Nope, I worked on my first Redwood project using Auth0 without almost any issue except a wired behavior explained here: Auth0 iframe in unauthenticated routes
For my second project, I decided to use dbAuth. After setting up, I found this code:
export const getCurrentUser = async (session: Decoded) => {
if (!session || typeof session.id !== 'number') {
throw new Error('Invalid session')
}
return await db.user.findUnique({
where: { id: session.id },
select: { id: true, email: true },
})
}
And I wondered if it’s possible to avoid hitting the DB with a simple cache, something like this:
import NodeCache from 'node-cache'
...
const cache = new NodeCache()
export const getCurrentUser = async (session: Decoded) => {
if (!session || typeof session.id !== 'number') {
throw new Error('Invalid session')
}
let user = cache.get(session.id)
if (!user) {
user = await db.user.findUnique({
where: { id: session.id },
select: { id: true, email: true },
})
cache.set(session.id, user)
}
return user
}
Testing this in my dev local environment, seems to work.
The only issue I don’t know how to resolve is: how to remove the user from cache after logout?
Redwood has handlers for:
- login
- signup
- forgotPassword
- resetPassword
but there is no handler for logout, that’s a pitty.
You could mitigate this by double-checking on any sensitive action that the user is still valid, but you’re making a lot of additional work for yourself.
Of course, with a cache we have to manage to keep all things synchronized. This should not be a problem if we have a “logout hook” the remove users from cache when they close their session. I’m not sure what you mean with “lot of additional work”, I think is not so difficult to do this.

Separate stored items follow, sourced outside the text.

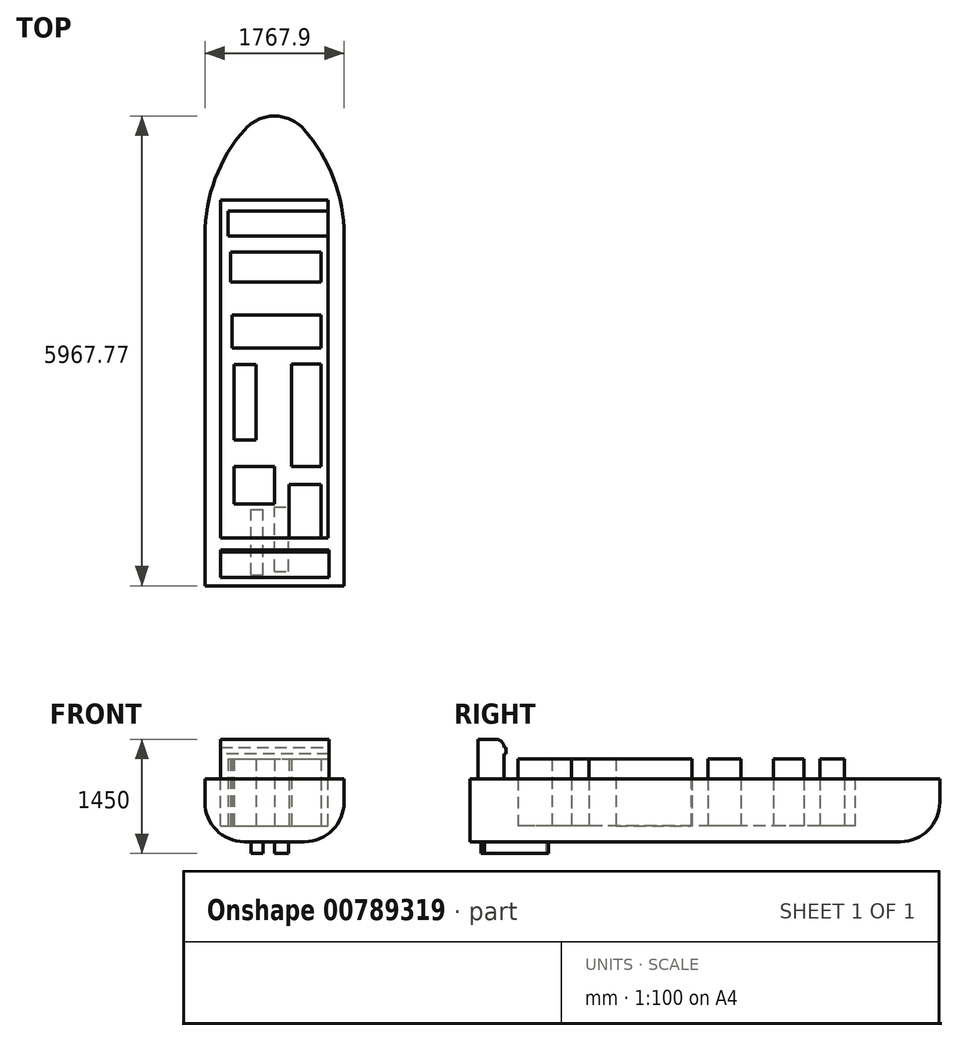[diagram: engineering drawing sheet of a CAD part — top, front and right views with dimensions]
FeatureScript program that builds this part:
annotation { "Feature Type Name" : "Feature", "Feature Type Description" : "" }
export const myFeature = defineFeature(function(context is Context, id is Id, definition is map)
    precondition{}
    {
        {
            var Q0;
            Q0=qCreatedBy(makeId("Top.planeOp"),FACE);
            var sketch = newSketch(context, id + "F0", { "sketchPlane" : qUnion([Q0])});
            skLineSegment(sketch, "E0.bottom", {"start": v(-883.95, 1738.93) * mm, "end": v(883.95, 1738.93) * mm});
            skLineSegment(sketch, "E0.top", {"start": v(-883.95, -2714.44) * mm, "end": v(883.95, -2714.44) * mm});
            skLineSegment(sketch, "E0.left", {"start": v(-883.95, 1738.93) * mm, "end": v(-883.95, -2714.44) * mm});
            skLineSegment(sketch, "E0.right", {"start": v(883.95, 1738.93) * mm, "end": v(883.95, -2714.44) * mm});
            skArc(sketch, "E1", {"start": v(0, 3415.53) * mm, "mid": v(-649.43, 2686.6) * mm, "end": v(-883.95, 1738.93) * mm});
            skArc(sketch, "E2", {"start": v(883.95, 1738.93) * mm, "mid": v(649.43, 2686.6) * mm, "end": v(0, 3415.53) * mm});
            skSolve(sketch);
        }
        {
            var Q0;
            Q0=makeQuery(id+"F0.imprint","IMPRINT",FACE,{"disambiguationData":[TD([[makeQuery(id+"F0.imprint","IMPRINT",EDGE,{"derivedFrom":sQuery(id+"F0.wireOp",EDGE,"E0.bottom")}),1.0]])]});
            var Q1;
            Q1=makeQuery(id+"F0.imprint","IMPRINT",FACE,{"disambiguationData":[TD([[makeQuery(id+"F0.imprint","IMPRINT",EDGE,{"derivedFrom":sQuery(id+"F0.wireOp",EDGE,"E0.bottom")}),-1.0]])]});
            extrude(context, id + "F1", {"entities" : qUnion([Q0, Q1]), "depth" : 800 * mm, "offsetDistance" : 25 * mm});
        }
        {
            var Q0;
            Q0=makeQuery(id+"F1.opExtrude","CAP_EDGE",EDGE,{"disambiguationData":[OSD([sQuery(id+"F0.wireOp",EDGE,"E0.left")])],"isStart":true});
            fillet(context, id + "F2", {"entities" : qUnion([Q0]), "radius" : 500 * mm, "tangentPropagation" : true, "allowEdgeOverflow" : false});
        }
        {
            var Q0;
            Q0=makeQuery(id+"F1.opExtrude","CAP_EDGE",EDGE,{"disambiguationData":[OSD([sQuery(id+"F0.wireOp",EDGE,"E0.right")])],"isStart":true});
            fillet(context, id + "F3", {"entities" : qUnion([Q0]), "radius" : 500 * mm, "tangentPropagation" : true, "allowEdgeOverflow" : false});
        }
        {
            var Q0;
            Q0=makeQuery(id+"F1.opExtrude","CAP_FACE",FACE,{"disambiguationData":[OSD([sQuery(id+"F0.wireOp",EDGE,"E0.top"),sQuery(id+"F0.wireOp",EDGE,"E0.left"),sQuery(id+"F0.wireOp",EDGE,"E0.right"),sQuery(id+"F0.wireOp",EDGE,"E1"),sQuery(id+"F0.wireOp",EDGE,"E2")])],"isStart":false});
            var sketch = newSketch(context, id + "F4", { "sketchPlane" : qUnion([Q0])});
            skLineSegment(sketch, "E3.bottom", {"start": v(-683.95, 2183.41) * mm, "end": v(683.95, 2183.41) * mm});
            skLineSegment(sketch, "E3.top", {"start": v(-683.95, -2107.7) * mm, "end": v(683.95, -2107.7) * mm});
            skLineSegment(sketch, "E3.left", {"start": v(-683.95, 2183.41) * mm, "end": v(-683.95, -2107.7) * mm});
            skLineSegment(sketch, "E3.right", {"start": v(683.95, 2183.41) * mm, "end": v(683.95, -2107.7) * mm});
            skSolve(sketch);
        }
        {
            var Q0;
            Q0=makeQuery(id+"F4.imprint","IMPRINT",FACE,{"disambiguationData":[TD([[makeQuery(id+"F4.imprint","IMPRINT",EDGE,{"derivedFrom":sQuery(id+"F4.wireOp",EDGE,"E3.bottom")}),-1.0]])]});
            extrude(context, id + "F5", {"entities" : qUnion([Q0]), "operationType" : NewBodyOperationType.REMOVE, "oppositeDirection" : true, "depth" : 600 * mm, "offsetDistance" : 25 * mm});
        }
        {
            var Q0;
            Q0=makeQuery(id+"F1.opExtrude","CAP_FACE",FACE,{"disambiguationData":[OSD([sQuery(id+"F0.wireOp",EDGE,"E0.top"),sQuery(id+"F0.wireOp",EDGE,"E0.left"),sQuery(id+"F0.wireOp",EDGE,"E0.right"),sQuery(id+"F0.wireOp",EDGE,"E1"),sQuery(id+"F0.wireOp",EDGE,"E2")])],"isStart":false});
            var sketch = newSketch(context, id + "F6", { "sketchPlane" : qUnion([Q0])});
            skLineSegment(sketch, "E4.bottom", {"start": v(-683.95, -2283.22) * mm, "end": v(693.1, -2283.22) * mm});
            skLineSegment(sketch, "E4.top", {"start": v(-683.95, -2610.06) * mm, "end": v(693.1, -2610.06) * mm});
            skLineSegment(sketch, "E4.left", {"start": v(-683.95, -2283.22) * mm, "end": v(-683.95, -2610.06) * mm});
            skLineSegment(sketch, "E4.right", {"start": v(693.1, -2283.22) * mm, "end": v(693.1, -2610.06) * mm});
            skSolve(sketch);
        }
        {
            var Q0;
            Q0=makeQuery(id+"F6.imprint","IMPRINT",FACE,{"disambiguationData":[TD([[makeQuery(id+"F6.imprint","IMPRINT",EDGE,{"derivedFrom":sQuery(id+"F6.wireOp",EDGE,"E4.bottom")}),-1.0]])]});
            extrude(context, id + "F7", {"entities" : qUnion([Q0]), "operationType" : NewBodyOperationType.ADD, "depth" : 500 * mm, "offsetDistance" : 25 * mm});
        }
        {
            var Q0;
            Q0=makeQuery(id+"F7.opExtrude","CAP_EDGE",EDGE,{"disambiguationData":[OSD([sQuery(id+"F6.wireOp",EDGE,"E4.bottom")])],"isStart":false});
            fillet(context, id + "F8", {"entities" : qUnion([Q0]), "radius" : 100 * mm, "tangentPropagation" : true, "allowEdgeOverflow" : false});
        }
        {
            var Q0;
            Q0=makeQuery(id+"F7.opExtrude","SWEPT_FACE",FACE,{"disambiguationData":[OSD([sQuery(id+"F6.wireOp",EDGE,"E4.bottom")])]});
            var sketch = newSketch(context, id + "F9", { "sketchPlane" : qUnion([Q0])});
            skLineSegment(sketch, "E5.bottom", {"start": v(-693.1, 1200) * mm, "end": v(683.95, 1200) * mm});
            skLineSegment(sketch, "E5.top", {"start": v(-693.1, 1114.25) * mm, "end": v(683.95, 1114.25) * mm});
            skLineSegment(sketch, "E5.left", {"start": v(-693.1, 1200) * mm, "end": v(-693.1, 1114.25) * mm});
            skLineSegment(sketch, "E5.right", {"start": v(683.95, 1200) * mm, "end": v(683.95, 1114.25) * mm});
            skSolve(sketch);
        }
        {
            var Q0;
            Q0=makeQuery(id+"F9.imprint","IMPRINT",FACE,{"disambiguationData":[TD([[makeQuery(id+"F9.imprint","IMPRINT",EDGE,{"derivedFrom":sQuery(id+"F9.wireOp",EDGE,"E5.bottom")}),1.0]])]});
            extrude(context, id + "F10", {"entities" : qUnion([Q0]), "operationType" : NewBodyOperationType.ADD, "depth" : 25 * mm, "offsetDistance" : 25 * mm});
        }
        {
            var Q0;
            Q0=makeQuery(id+"F5.boolean.opBoolean","COPY",FACE,{"derivedFrom":makeQuery(id+"F5.opExtrude","CAP_FACE",FACE,{"disambiguationData":[OSD([sQuery(id+"F4.wireOp",EDGE,"E3.bottom"),sQuery(id+"F4.wireOp",EDGE,"E3.top"),sQuery(id+"F4.wireOp",EDGE,"E3.left"),sQuery(id+"F4.wireOp",EDGE,"E3.right")])],"isStart":false})});
            var sketch = newSketch(context, id + "F11", { "sketchPlane" : qUnion([Q0])});
            skLineSegment(sketch, "E6.bottom", {"start": v(-591.68, 2044.48) * mm, "end": v(683.95, 2044.48) * mm});
            skLineSegment(sketch, "E6.top", {"start": v(-591.68, 1728.92) * mm, "end": v(683.95, 1728.92) * mm});
            skLineSegment(sketch, "E6.left", {"start": v(-591.68, 2044.48) * mm, "end": v(-591.68, 1728.92) * mm});
            skLineSegment(sketch, "E6.right", {"start": v(683.95, 2044.48) * mm, "end": v(683.95, 1728.92) * mm});
            skLineSegment(sketch, "E7.bottom", {"start": v(-557.87, 1526.06) * mm, "end": v(591.68, 1526.06) * mm});
            skLineSegment(sketch, "E7.top", {"start": v(-557.87, 1142.87) * mm, "end": v(591.68, 1142.87) * mm});
            skLineSegment(sketch, "E7.left", {"start": v(-557.87, 1526.06) * mm, "end": v(-557.87, 1142.87) * mm});
            skLineSegment(sketch, "E7.right", {"start": v(591.68, 1526.06) * mm, "end": v(591.68, 1142.87) * mm});
            skLineSegment(sketch, "E8.bottom", {"start": v(-535.33, 725.88) * mm, "end": v(591.68, 725.88) * mm});
            skLineSegment(sketch, "E8.top", {"start": v(-535.33, 308.9) * mm, "end": v(591.68, 308.9) * mm});
            skLineSegment(sketch, "E8.left", {"start": v(-535.33, 725.88) * mm, "end": v(-535.33, 308.9) * mm});
            skLineSegment(sketch, "E8.right", {"start": v(591.68, 725.88) * mm, "end": v(591.68, 308.9) * mm});
            skLineSegment(sketch, "E9.bottom", {"start": v(-512.79, -863.2) * mm, "end": v(-231.04, -863.2) * mm});
            skLineSegment(sketch, "E9.top", {"start": v(-512.79, 94.76) * mm, "end": v(-231.04, 94.76) * mm});
            skLineSegment(sketch, "E9.left", {"start": v(-512.79, -863.2) * mm, "end": v(-512.79, 94.76) * mm});
            skLineSegment(sketch, "E9.right", {"start": v(-231.04, -863.2) * mm, "end": v(-231.04, 94.76) * mm});
            skLineSegment(sketch, "E10.bottom", {"start": v(219.77, 106.03) * mm, "end": v(591.68, 106.03) * mm});
            skLineSegment(sketch, "E10.top", {"start": v(219.77, -1201.3) * mm, "end": v(591.68, -1201.3) * mm});
            skLineSegment(sketch, "E10.left", {"start": v(219.77, 106.03) * mm, "end": v(219.77, -1201.3) * mm});
            skLineSegment(sketch, "E10.right", {"start": v(591.68, 106.03) * mm, "end": v(591.68, -1201.3) * mm});
            skLineSegment(sketch, "E11.bottom", {"start": v(-512.79, -1201.3) * mm, "end": v(0, -1201.3) * mm});
            skLineSegment(sketch, "E11.top", {"start": v(-512.79, -1674.64) * mm, "end": v(0, -1674.64) * mm});
            skLineSegment(sketch, "E11.left", {"start": v(-512.79, -1201.3) * mm, "end": v(-512.79, -1674.64) * mm});
            skLineSegment(sketch, "E11.right", {"start": v(0, -1201.3) * mm, "end": v(0, -1674.64) * mm});
            skLineSegment(sketch, "E12.bottom", {"start": v(185.96, -1426.7) * mm, "end": v(591.68, -1426.7) * mm});
            skLineSegment(sketch, "E12.top", {"start": v(185.96, -2107.7) * mm, "end": v(591.68, -2107.7) * mm});
            skLineSegment(sketch, "E12.left", {"start": v(185.96, -1426.7) * mm, "end": v(185.96, -2107.7) * mm});
            skLineSegment(sketch, "E12.right", {"start": v(591.68, -1426.7) * mm, "end": v(591.68, -2107.7) * mm});
            skSolve(sketch);
        }
        {
            var Q0;
            Q0=makeQuery(id+"F11.imprint","IMPRINT",FACE,{"disambiguationData":[TD([[makeQuery(id+"F11.imprint","IMPRINT",EDGE,{"derivedFrom":sQuery(id+"F11.wireOp",EDGE,"E6.bottom")}),-1.0]])]});
            var Q1;
            Q1=makeQuery(id+"F11.imprint","IMPRINT",FACE,{"disambiguationData":[TD([[makeQuery(id+"F11.imprint","IMPRINT",EDGE,{"derivedFrom":sQuery(id+"F11.wireOp",EDGE,"E7.bottom")}),-1.0]])]});
            var Q2;
            Q2=makeQuery(id+"F11.imprint","IMPRINT",FACE,{"disambiguationData":[TD([[makeQuery(id+"F11.imprint","IMPRINT",EDGE,{"derivedFrom":sQuery(id+"F11.wireOp",EDGE,"E8.bottom")}),-1.0]])]});
            var Q3;
            Q3=makeQuery(id+"F11.imprint","IMPRINT",FACE,{"disambiguationData":[TD([[makeQuery(id+"F11.imprint","IMPRINT",EDGE,{"derivedFrom":sQuery(id+"F11.wireOp",EDGE,"E9.bottom")}),1.0]])]});
            var Q4;
            Q4=makeQuery(id+"F11.imprint","IMPRINT",FACE,{"disambiguationData":[TD([[makeQuery(id+"F11.imprint","IMPRINT",EDGE,{"derivedFrom":sQuery(id+"F11.wireOp",EDGE,"E10.bottom")}),-1.0]])]});
            var Q5;
            Q5=makeQuery(id+"F11.imprint","IMPRINT",FACE,{"disambiguationData":[TD([[makeQuery(id+"F11.imprint","IMPRINT",EDGE,{"derivedFrom":sQuery(id+"F11.wireOp",EDGE,"E11.bottom")}),-1.0]])]});
            var Q6;
            Q6=makeQuery(id+"F11.imprint","IMPRINT",FACE,{"disambiguationData":[TD([[makeQuery(id+"F11.imprint","IMPRINT",EDGE,{"derivedFrom":sQuery(id+"F11.wireOp",EDGE,"E12.bottom")}),-1.0]])]});
            extrude(context, id + "F12", {"entities" : qUnion([Q0, Q1, Q2, Q3, Q4, Q5, Q6]), "operationType" : NewBodyOperationType.ADD, "depth" : 850 * mm, "offsetDistance" : 25 * mm});
        }
        {
            var Q0;
            Q0=makeQuery(id+"F1.opExtrude","CAP_FACE",FACE,{"disambiguationData":[OSD([sQuery(id+"F0.wireOp",EDGE,"E0.top"),sQuery(id+"F0.wireOp",EDGE,"E0.left"),sQuery(id+"F0.wireOp",EDGE,"E0.right"),sQuery(id+"F0.wireOp",EDGE,"E1"),sQuery(id+"F0.wireOp",EDGE,"E2")])],"isStart":true});
            var sketch = newSketch(context, id + "F13", { "sketchPlane" : qUnion([Q0])});
            skLineSegment(sketch, "E13.bottom", {"start": v(-295.4, 2575.45) * mm, "end": v(-145.67, 2575.45) * mm});
            skLineSegment(sketch, "E13.top", {"start": v(-295.4, 1745.12) * mm, "end": v(-145.67, 1745.12) * mm});
            skLineSegment(sketch, "E13.left", {"start": v(-295.4, 2575.45) * mm, "end": v(-295.4, 1745.12) * mm});
            skLineSegment(sketch, "E13.right", {"start": v(-145.67, 2575.45) * mm, "end": v(-145.67, 1745.12) * mm});
            skLineSegment(sketch, "E14.bottom", {"start": v(0, 2529.59) * mm, "end": v(179.68, 2529.59) * mm});
            skLineSegment(sketch, "E14.top", {"start": v(0, 1715.47) * mm, "end": v(179.68, 1715.47) * mm});
            skLineSegment(sketch, "E14.left", {"start": v(0, 2529.59) * mm, "end": v(0, 1715.47) * mm});
            skLineSegment(sketch, "E14.right", {"start": v(179.68, 2529.59) * mm, "end": v(179.68, 1715.47) * mm});
            skSolve(sketch);
        }
        {
            var Q0;
            Q0=makeQuery(id+"F13.imprint","IMPRINT",FACE,{"disambiguationData":[TD([[makeQuery(id+"F13.imprint","IMPRINT",EDGE,{"derivedFrom":sQuery(id+"F13.wireOp",EDGE,"E13.bottom")}),-1.0]])]});
            var Q1;
            Q1=makeQuery(id+"F13.imprint","IMPRINT",FACE,{"disambiguationData":[TD([[makeQuery(id+"F13.imprint","IMPRINT",EDGE,{"derivedFrom":sQuery(id+"F13.wireOp",EDGE,"E14.bottom")}),-1.0]])]});
            extrude(context, id + "F14", {"entities" : qUnion([Q0, Q1]), "operationType" : NewBodyOperationType.ADD, "oppositeDirection" : true, "depth" : -150 * mm, "offsetDistance" : 25 * mm});
        }
    });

Finally, given that auth is implemented using RW functions, I’m not sure how this may change if we deploy using AWS lambdas or in a baremetal environment. Probably, there is no problem if we use an external cache server like Redis, but using NodeCache may not work with serveless functions.
Internally there’s a handler for the logout action, but you’re right, there’s no user-facing handler in auth.js. That could be a handy addition! If you’d like to add it we’d be happy to review a PR!
Here’s where logout is handled on the api side: redwood/packages/auth-providers/dbAuth/api/src/DbAuthHandler.ts at main · redwoodjs/redwood · GitHub
And here’s an example of calling the user-defined handler: redwood/packages/auth-providers/dbAuth/api/src/DbAuthHandler.ts at main · redwoodjs/redwood · GitHub
I’m not sure what you mean with “lot of additional work”, I think is not so difficult to do this.
I meant that if you cached the user’s login detail, and then banned that user, you would need to check in each senstive action (like creating a new record) that the user was actually still valid (not banned) and allowed to make that change. But if you are manually managing the cache you could always invalidate their cached credentials as soon as you ban them!
Just wanted to throw in a couple of thoughts.
The DB hit you’re referring to is unlikely to be a full hit. It will query on a primary key, which is “very highly” likely to already be cached within Postgres’ own caching mechanisms as well as the OS cache.
In other words, it’s not only unlikely that any other caching mechanism would outperform PGs internal caches, but it also won’t make a notable difference on DB performance overall.
The query would have to be more complex or output a LOT more data for it to be worth the complexity of caching that query.
1 Like
Another thing I just thought of @fmiranda is that you should be careful about doing optimizations around authentication.
There’s an area of security known as “timing attacks”. This is where an attacker can determine from the time it takes for a request to complete because there are different paths in your code base that have drastically different response times.
The lesson in all of this, is don’t optimize early based on “it seems like this could be faster”. Often times there are real reasons to not simply make something faster, optimization always has trade offs, and is only worth it in very specific cases.